Light pollution filters like this one attempt to fight the color casts caused by Sodium and Mercury-vapor lights commonly found in cities, and Hoya is hardly the first to produce one. In exchange for 0.5 stops of light, the filter promises to produce “a more clear image with natural colors and improved contrast in the night sky.”
Here’s a before and after image showing the same photograph taken with (right) and without (left) the new Starscape filter:
And here is some time-lapse footage of the Milky Way shot by photographer Christophe Anagnostopoulos using the filter:
Hoya claims that its Starscape filter is better than competing options on the market because it uses a specially formulated glass instead of optical coatings.
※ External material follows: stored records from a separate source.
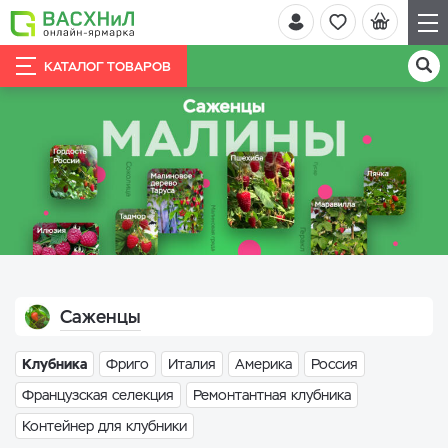
КАТАЛОГ ТОВАРОВ
Саженцы
Клубника
Фриго
Италия
Америка
Россия
Французская селекция
Ремонтантная клубника
Контейнер для клубники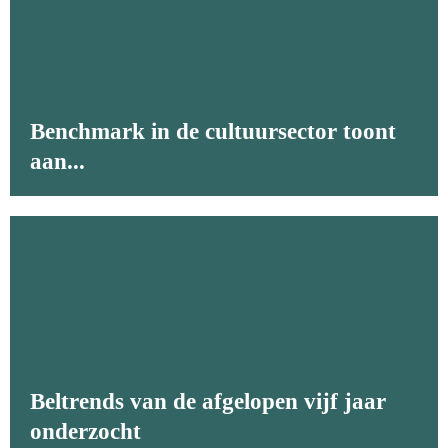
Benchmark in de cultuursector toont
aan...
Beltrends van de afgelopen vijf jaar
onderzocht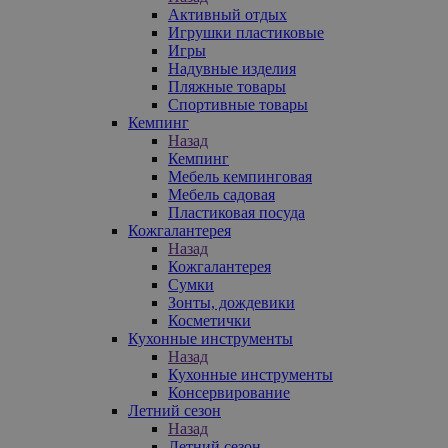
Активный отдых
Игрушки пластиковые
Игры
Надувные изделия
Пляжные товары
Спортивные товары
Кемпинг
Назад
Кемпинг
Мебель кемпинговая
Мебель садовая
Пластиковая посуда
Кожгалантерея
Назад
Кожгалантерея
Сумки
Зонты, дождевики
Косметички
Кухонные инструменты
Назад
Кухонные инструменты
Консервирование
Летний сезон
Назад
Летний сезон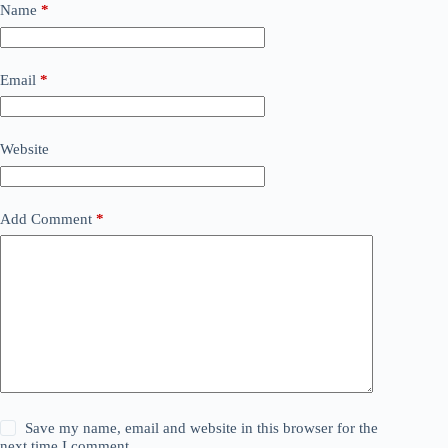
Name
*
Email
*
Website
Add Comment
*
Save my name, email and website in this browser for the
next time I comment.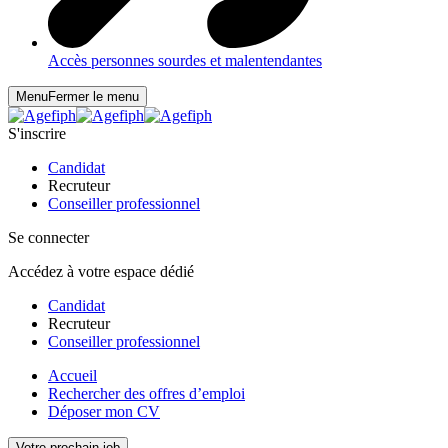
Accès personnes sourdes et malentendantes
Menu
Fermer le menu
S'inscrire
Candidat
Recruteur
Conseiller professionnel
Se connecter
Accédez à votre espace dédié
Candidat
Recruteur
Conseiller professionnel
Accueil
Rechercher des offres d’emploi
Déposer mon CV
Votre prochain job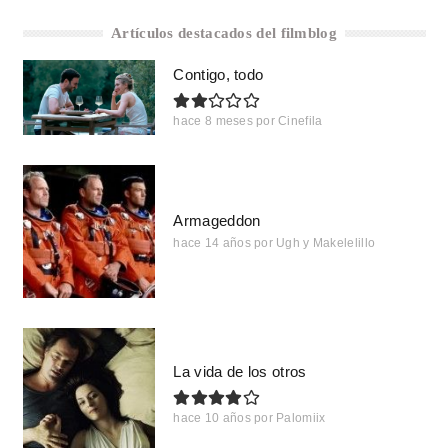
Artículos destacados del filmblog
Contigo, todo
hace 8 meses
por
Cinefila
Armageddon
hace 14 años
por
Ugh y Makelelillo
La vida de los otros
hace 10 años
por
Palomiix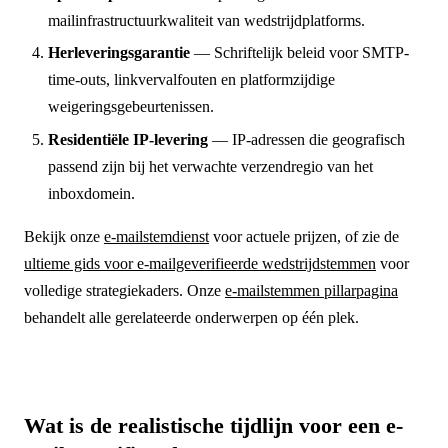
mailinfrastructuurkwaliteit van wedstrijdplatforms.
Herleveringsgarantie
— Schriftelijk beleid voor SMTP-
time-outs, linkvervalfouten en platformzijdige
weigeringsgebeurtenissen.
Residentiële IP-levering
— IP-adressen die geografisch
passend zijn bij het verwachte verzendregio van het
inboxdomein.
Bekijk onze
e-mailstemdienst
voor actuele prijzen, of zie de
ultieme gids voor e-mailgeverifieerde wedstrijdstemmen
voor
volledige strategiekaders. Onze
e-mailstemmen pillarpagina
behandelt alle gerelateerde onderwerpen op één plek.
Wat is de realistische tijdlijn voor een e-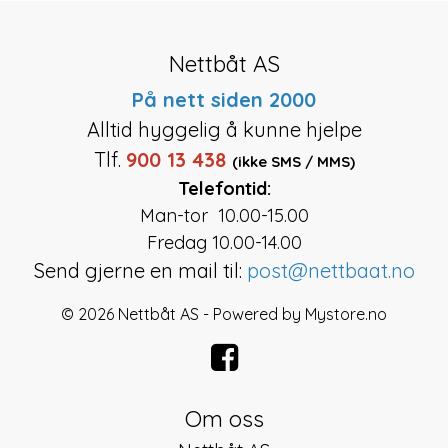
Nettbåt AS
På nett siden 2000
Alltid hyggelig å kunne hjelpe
Tlf.
900 13 438
(ikke SMS / MMS)
Telefontid:
Man-tor 10.00-15.00
Fredag 10.00-14.00
Send gjerne en mail til:
post@nettbaat.no
© 2026 Nettbåt AS - Powered by
Mystore.no
Om oss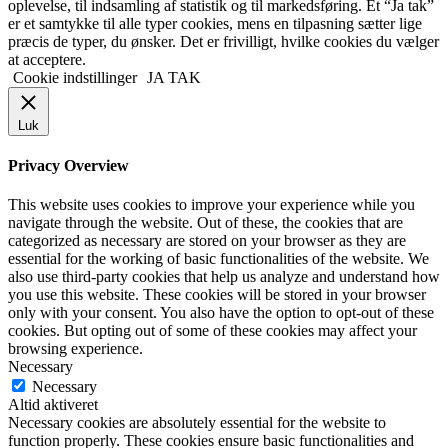
oplevelse, til indsamling af statistik og til markedsføring. Et “Ja tak”
er et samtykke til alle typer cookies, mens en tilpasning sætter lige
præcis de typer, du ønsker. Det er frivilligt, hvilke cookies du vælger
at acceptere.
Cookie indstillinger
JA TAK
Luk
Privacy Overview
This website uses cookies to improve your experience while you
navigate through the website. Out of these, the cookies that are
categorized as necessary are stored on your browser as they are
essential for the working of basic functionalities of the website. We
also use third-party cookies that help us analyze and understand how
you use this website. These cookies will be stored in your browser
only with your consent. You also have the option to opt-out of these
cookies. But opting out of some of these cookies may affect your
browsing experience.
Necessary
Necessary
Altid aktiveret
Necessary cookies are absolutely essential for the website to
function properly. These cookies ensure basic functionalities and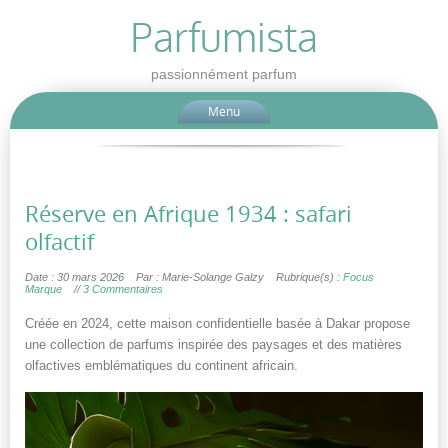
Parfumista
passionnément parfum
Menu
Réserve en Afrique 1934 : safari
olfactif
Date : 30 mars 2026
Par : Marie-Solange Galzy
Rubrique(s) :
Focus
Marque
//
3 Commentaires
Créée en 2024, cette maison confidentielle basée à Dakar propose
une collection de parfums inspirée des paysages et des matières
olfactives emblématiques du continent africain.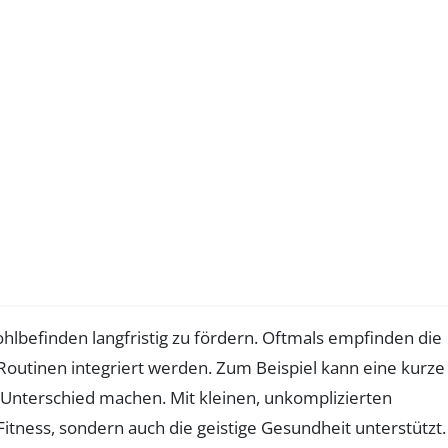
hlbefinden langfristig zu fördern. Oftmals empfinden die
n Routinen integriert werden. Zum Beispiel kann eine kurze
 Unterschied machen. Mit kleinen, unkomplizierten
 Fitness, sondern auch die geistige Gesundheit unterstützt.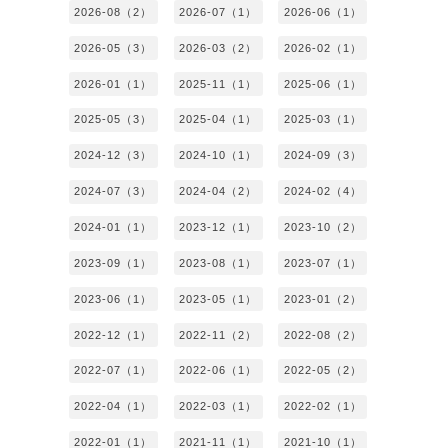
2026-08（2）
2026-07（1）
2026-06（1）
2026-05（3）
2026-03（2）
2026-02（1）
2026-01（1）
2025-11（1）
2025-06（1）
2025-05（3）
2025-04（1）
2025-03（1）
2024-12（3）
2024-10（1）
2024-09（3）
2024-07（3）
2024-04（2）
2024-02（4）
2024-01（1）
2023-12（1）
2023-10（2）
2023-09（1）
2023-08（1）
2023-07（1）
2023-06（1）
2023-05（1）
2023-01（2）
2022-12（1）
2022-11（2）
2022-08（2）
2022-07（1）
2022-06（1）
2022-05（2）
2022-04（1）
2022-03（1）
2022-02（1）
2022-01（1）
2021-11（1）
2021-10（1）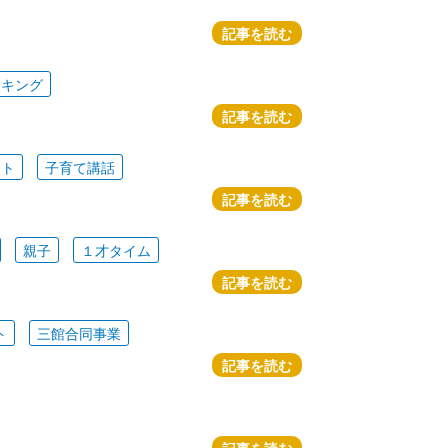
記事を読む
ッキング
記事を読む
ート
子育て講話
記事を読む
親子
１才タイム
記事を読む
ト
三館合同事業
記事を読む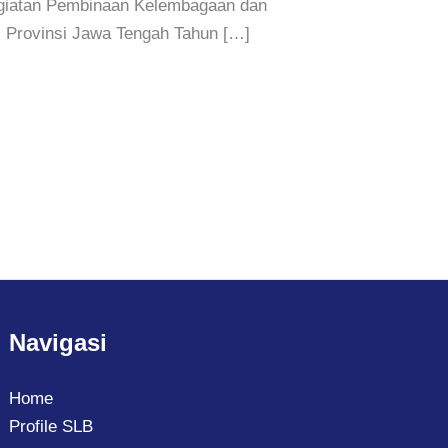
egiatan Pembinaan Kelembagaan dan
I Provinsi Jawa Tengah Tahun […]
Navigasi
Home
Profile SLB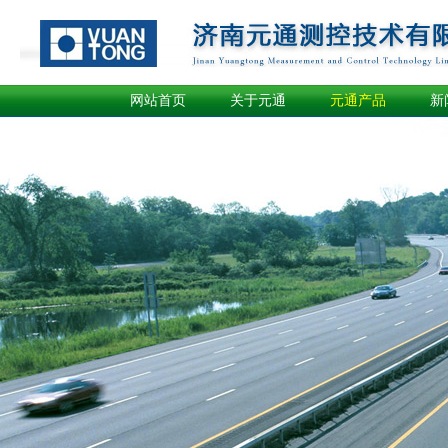
网站首页
关于元通
元通产品
新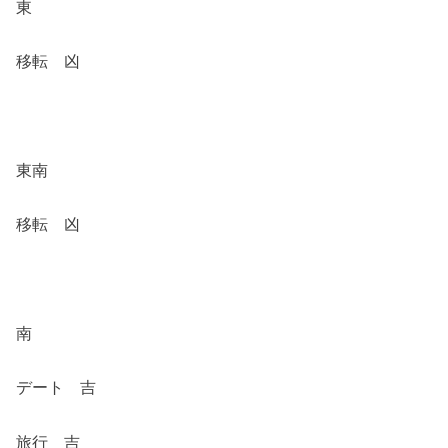
東
移転 凶
東南
移転 凶
南
デート 吉
旅行 吉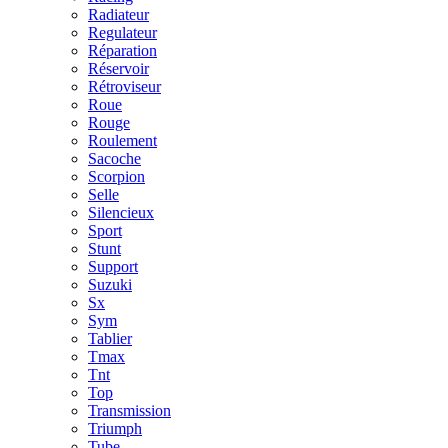
Radiateur
Regulateur
Réparation
Réservoir
Rétroviseur
Roue
Rouge
Roulement
Sacoche
Scorpion
Selle
Silencieux
Sport
Stunt
Support
Suzuki
Sx
Sym
Tablier
Tmax
Tnt
Top
Transmission
Triumph
Tube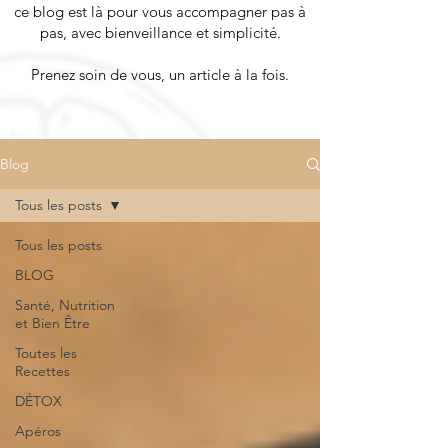
ce blog est là pour vous accompagner pas à
pas, avec bienveillance et simplicité.
Prenez soin de vous, un article à la fois.
Blog
Tous les posts
Tous les posts
BLOG
Santé, Nutrition
et Bien Être
Toutes les
Recettes
DÉTOX
Apéros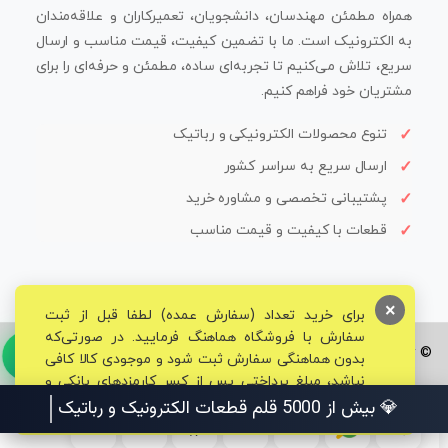
همراه مطمئن مهندسان، دانشجویان، تعمیرکاران و علاقه‌مندان
به الکترونیک است. ما با تضمین کیفیت، قیمت مناسب و ارسال
سریع، تلاش می‌کنیم تا تجربه‌ای ساده، مطمئن و حرفه‌ای را برای
مشتریان خود فراهم کنیم.
تنوع محصولات الکترونیکی و رباتیک
ارسال سریع به سراسر کشور
پشتیبانی تخصصی و مشاوره خرید
قطعات با کیفیت و قیمت مناسب
×
برای خرید تعداد (سفارش عمده) لطفا قبل از ثبت
سفارش با فروشگاه هماهنگ فرمایید. در صورتی‌که
© تمامی حقوق برای فروشگاه تخصصی قم الکترونیک محفوظ می‌باشد.
بدون هماهنگی سفارش ثبت شود و موجودی کالا کافی
نباشد، مبلغ پرداختی پس از کسر کارمزدهای بانکی و
مالیاتی به حساب شما بازگشت داده خواهد شد.
💎 بیش از 5000 قلم قطعات الکترونیک و رباتیک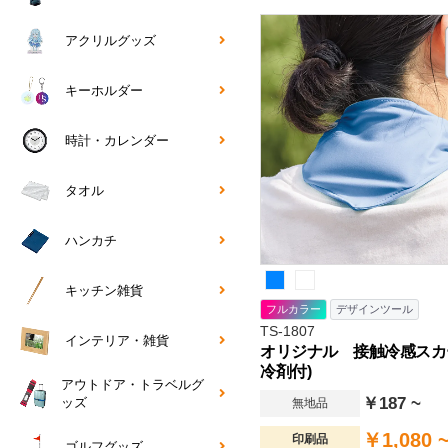
アクリルグッズ
キーホルダー
時計・カレンダー
タオル
ハンカチ
キッチン雑貨
フルカラー
デザインツール
TS-1807
インテリア・雑貨
オリジナル 接触冷感スカ
冷剤付)
アウトドア・トラベルグ
￥187 ~
ッズ
無地品
￥1,080 
印刷品
ゴルフグッズ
“Other similar filters that cut light pollution by special glass coating can produce color shift especially when used with wide or super wide angle lenses,” explains Hoya, sharing the photograph below captured with “[an]other light pollution cut filter” as an example:
By contrast, Hoya’s “special glass formula” is compatible with wide and super-wide angle lenses, allegedly correcting the color cast in the sky while simultaneously leaving foreground elements unaffected. And while the example above seems pretty extreme to us, it’s always good to see some competition in this market.
To learn more about the Starscape Light Pollution Cut Filter, head over to the Hoya website. The filter will be available in 49, 52, 55, 58, 62, 67, 72, 77, and 82mm sizes, and pricing has not been revealed at this time. The November 1st press release was hailed as a “sales release”; however, but we have yet to see the filter show up at any online retailers just yet.